YOUR TASK:
Locate each line in the records that contains the word "Trio" with the same capitalization, and copy those lines.

INPUT:
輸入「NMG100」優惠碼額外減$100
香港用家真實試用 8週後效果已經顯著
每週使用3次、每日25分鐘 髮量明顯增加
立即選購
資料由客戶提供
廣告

...

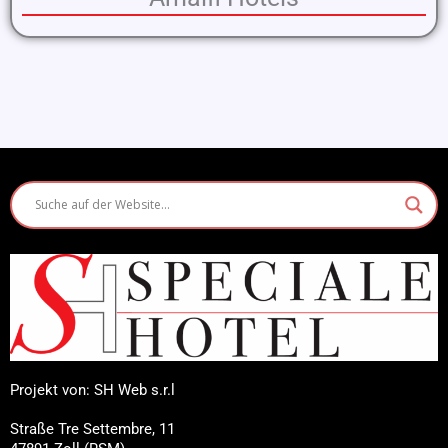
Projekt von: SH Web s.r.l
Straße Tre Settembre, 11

--

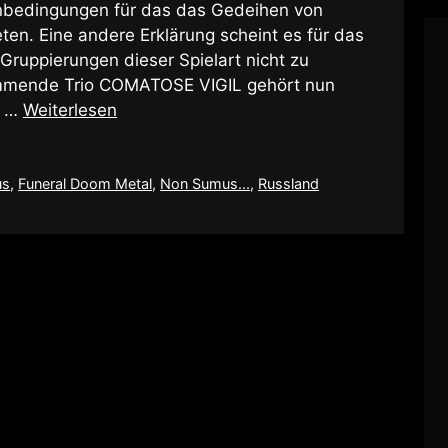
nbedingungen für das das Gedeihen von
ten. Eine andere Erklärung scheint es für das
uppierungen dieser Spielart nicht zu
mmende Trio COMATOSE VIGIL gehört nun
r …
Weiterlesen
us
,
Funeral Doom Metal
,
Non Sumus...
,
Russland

RESPONSE AREA:
mmende Trio COMATOSE VIGIL gehört nun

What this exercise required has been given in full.